Some of us are freelance; others are full-time at other places, mostly doing creative work for agencies and tech companies, and stuff like that. Games are something we do for fun. We did a thing with The New York Times last year—the 'Voter Suppression Trail,' which is Oregon Trail but you play as a minority voter—and with The Outline. So we do it with other publications occasionally, but a lot of the time it's just us, making fun.
With GOP Arcade, your games focused on broader national issues, and the quixotic shit happening with the 2016 presidential campaign. So what was it like focusing on such a local issue in your own backyard for the first time?

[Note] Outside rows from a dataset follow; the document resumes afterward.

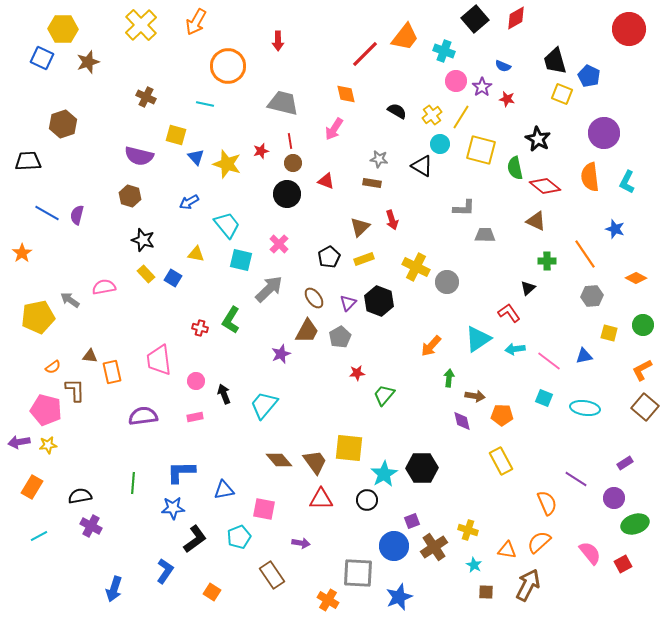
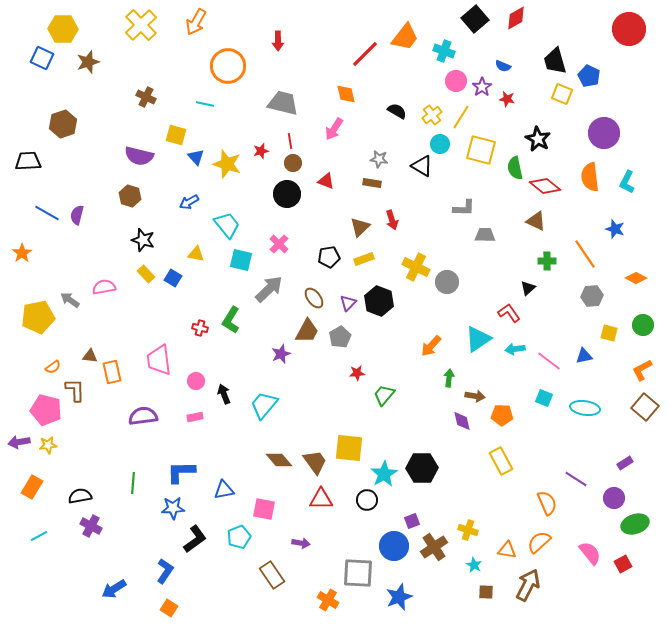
black pentagon at (329, 257): rotated 20 degrees clockwise
blue arrow at (114, 589): rotated 40 degrees clockwise
orange square at (212, 592): moved 43 px left, 16 px down
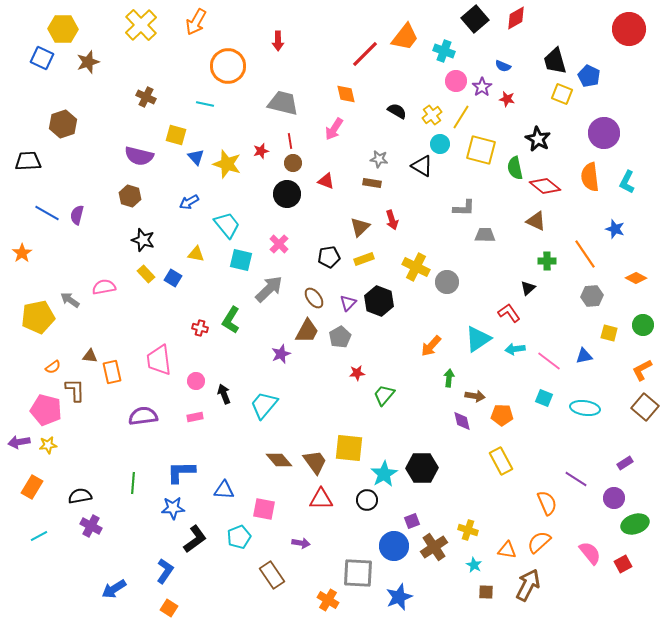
blue triangle at (224, 490): rotated 15 degrees clockwise
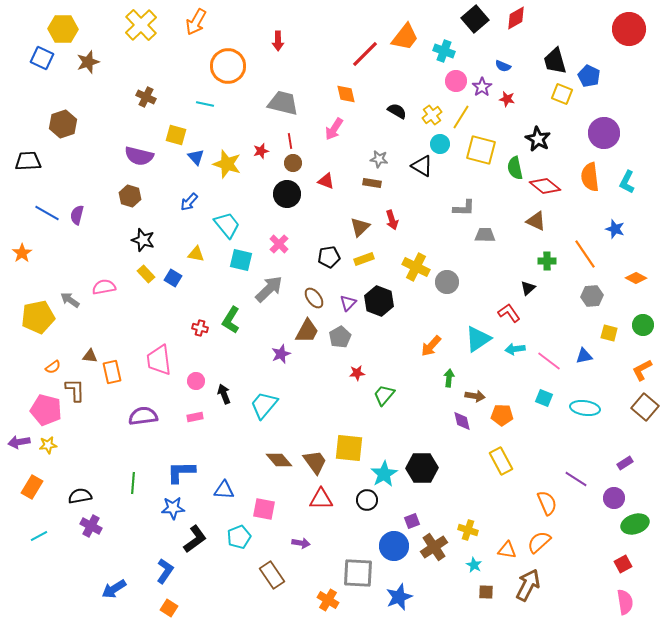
blue arrow at (189, 202): rotated 18 degrees counterclockwise
pink semicircle at (590, 553): moved 35 px right, 49 px down; rotated 30 degrees clockwise
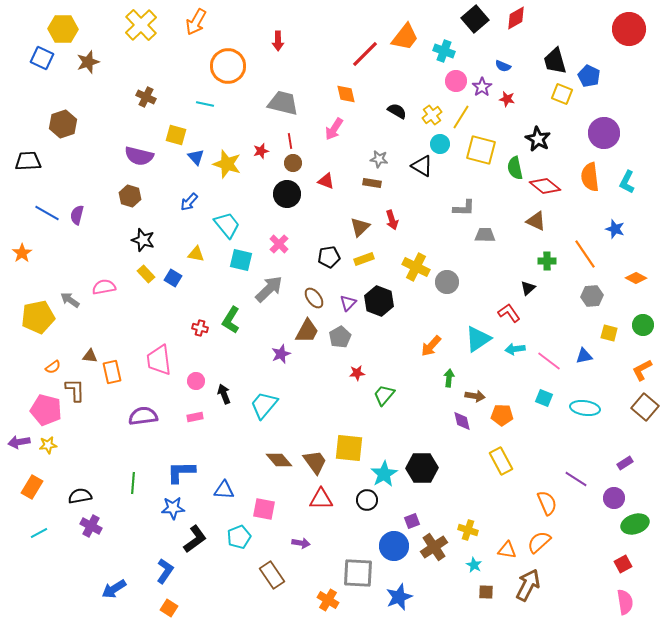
cyan line at (39, 536): moved 3 px up
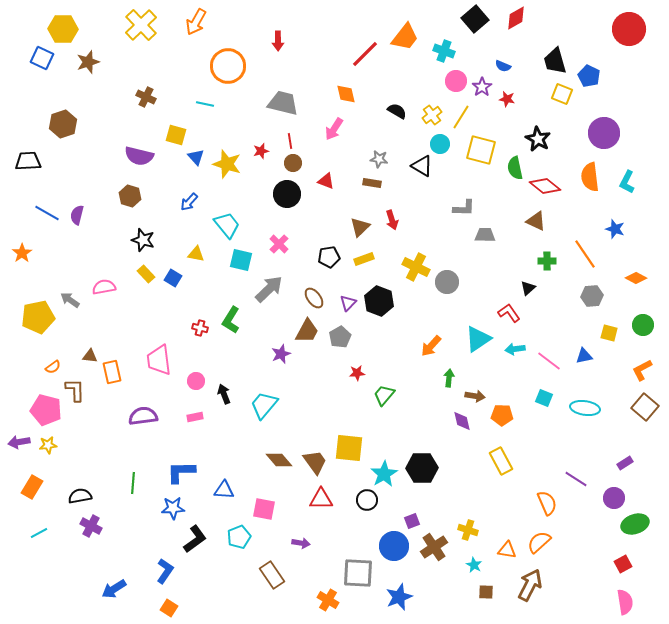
brown arrow at (528, 585): moved 2 px right
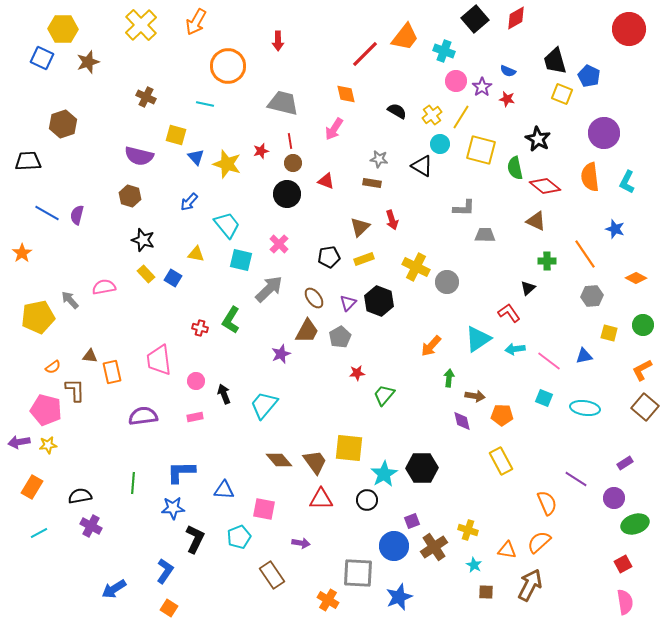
blue semicircle at (503, 66): moved 5 px right, 5 px down
gray arrow at (70, 300): rotated 12 degrees clockwise
black L-shape at (195, 539): rotated 28 degrees counterclockwise
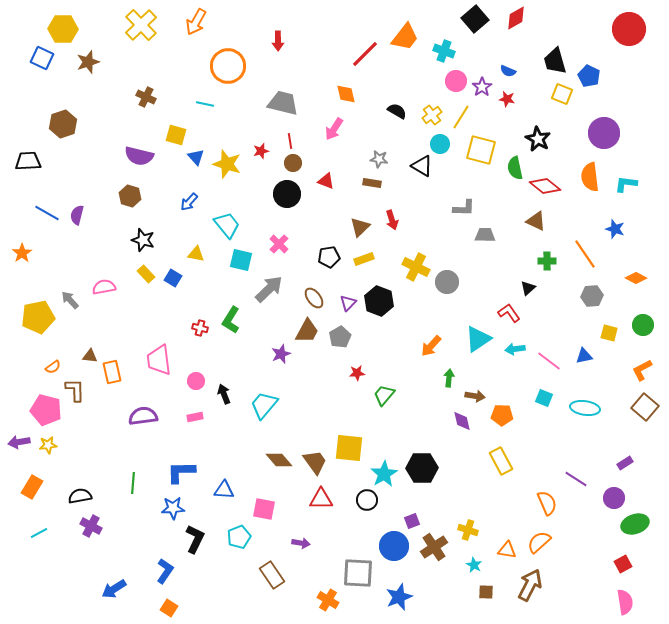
cyan L-shape at (627, 182): moved 1 px left, 2 px down; rotated 70 degrees clockwise
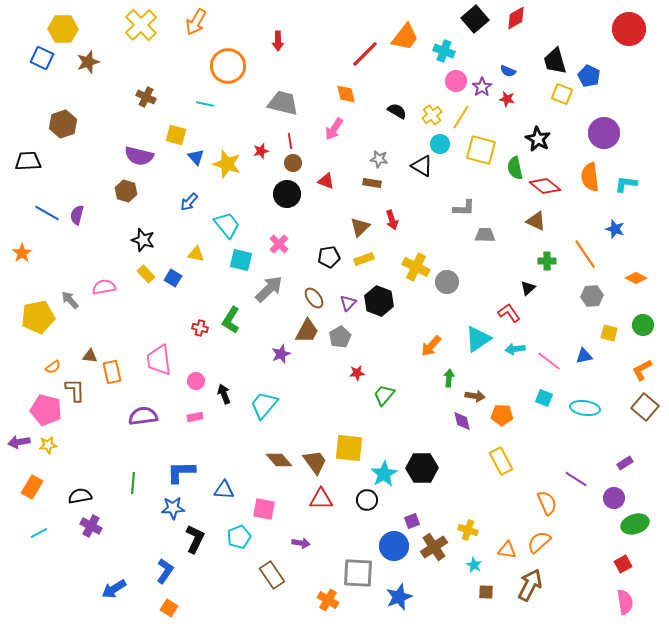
brown hexagon at (130, 196): moved 4 px left, 5 px up
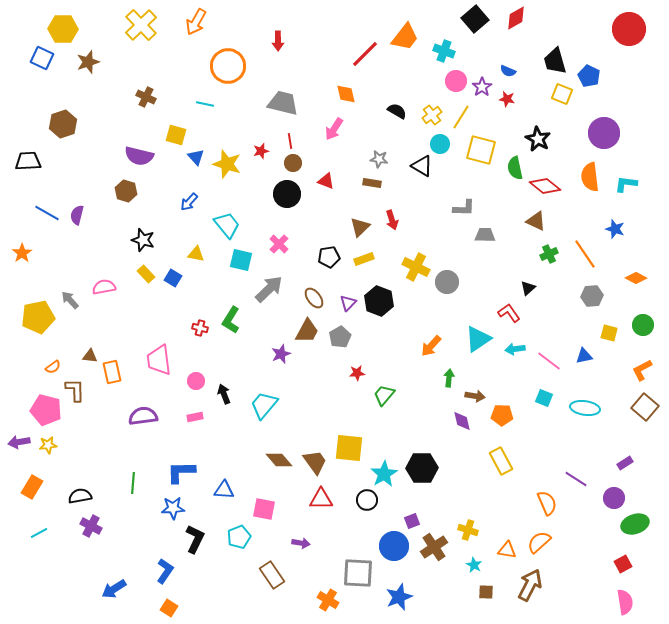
green cross at (547, 261): moved 2 px right, 7 px up; rotated 24 degrees counterclockwise
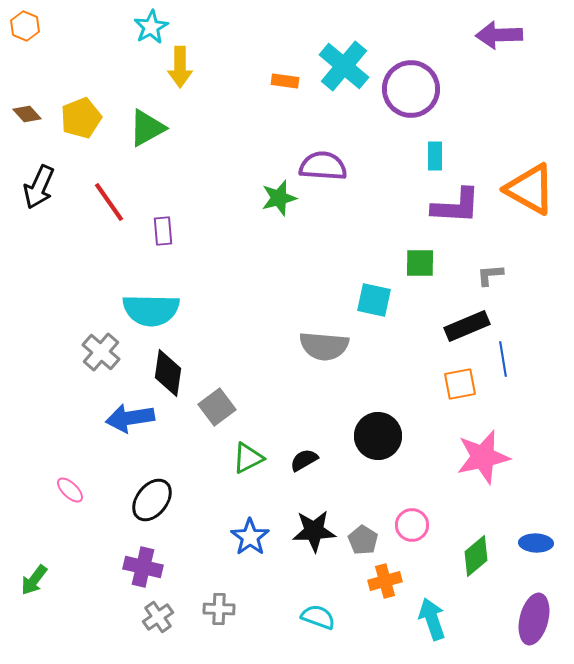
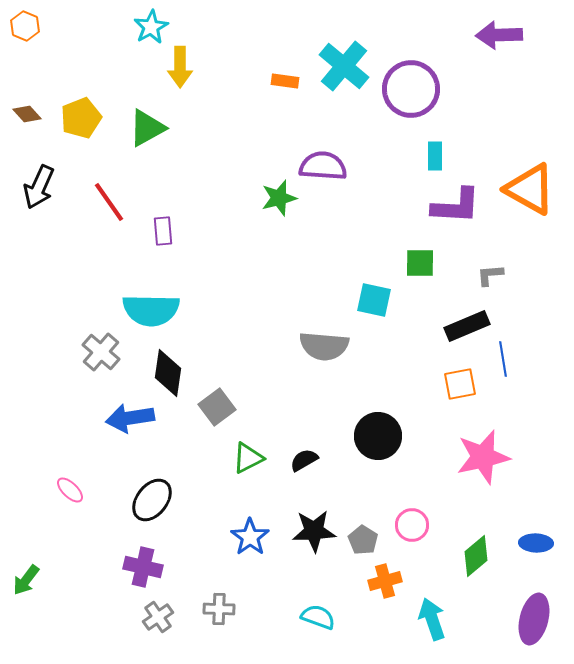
green arrow at (34, 580): moved 8 px left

Whether it's local or national, it's really the stuff that we feel most passionate and excited about that end up being the games that have been the best for us. I think the subways affect us and we feel strongly about them. Certainly it won't have the same reach as Thoughts and Prayers or the EpiPen Tycoon, which people all over the country responded to. But we also want to make something that will delight all of our friends and family who are also stuck on an F train with a floor covered in vomit for 3 hours underground.
Have you gotten any traffic outside of New York?
It's definitely New York centric; the vast majority of players have been in the New York area, but you can sort of see people from all over the country playing it. Especially people in other urban areas that probably have their own mass transit woes: there's definitely a good amount of people from San Francisco, Los Angeles, and Chicago. And certainly there's some people from D.C., who are probably just feeling really smug about the whole thing.
So what's the point of making an online game about the subway—or even gun violence and insane medical costs, for that matter? What purpose do they serve?
To me, it's just a different way to look at an issue. It might be more fun, or more funny, or more strange, and I think when you can have a different way to look at things, maybe there's a chance of changing what happens in the world. I think what a game does well is point out the absurdity of the situation; this debate often gets mired in a lot of seriousness, but if you step back and look at it like this sort of giant, Donkey Kong-style clusterfuck that it is, then maybe people can get a little bit more perspective on it and move toward actually figuring out a solution versus having hypothetical conversations about free markets versus state-run lines, nickel fares, and the legacy of the IRT.
Have you heard at all from the MTA?
We have not. Hopefully their hands are too full replacing all of the broken signals, that they don't have time to reach out to us. I hope we're low on their list of priorities right now.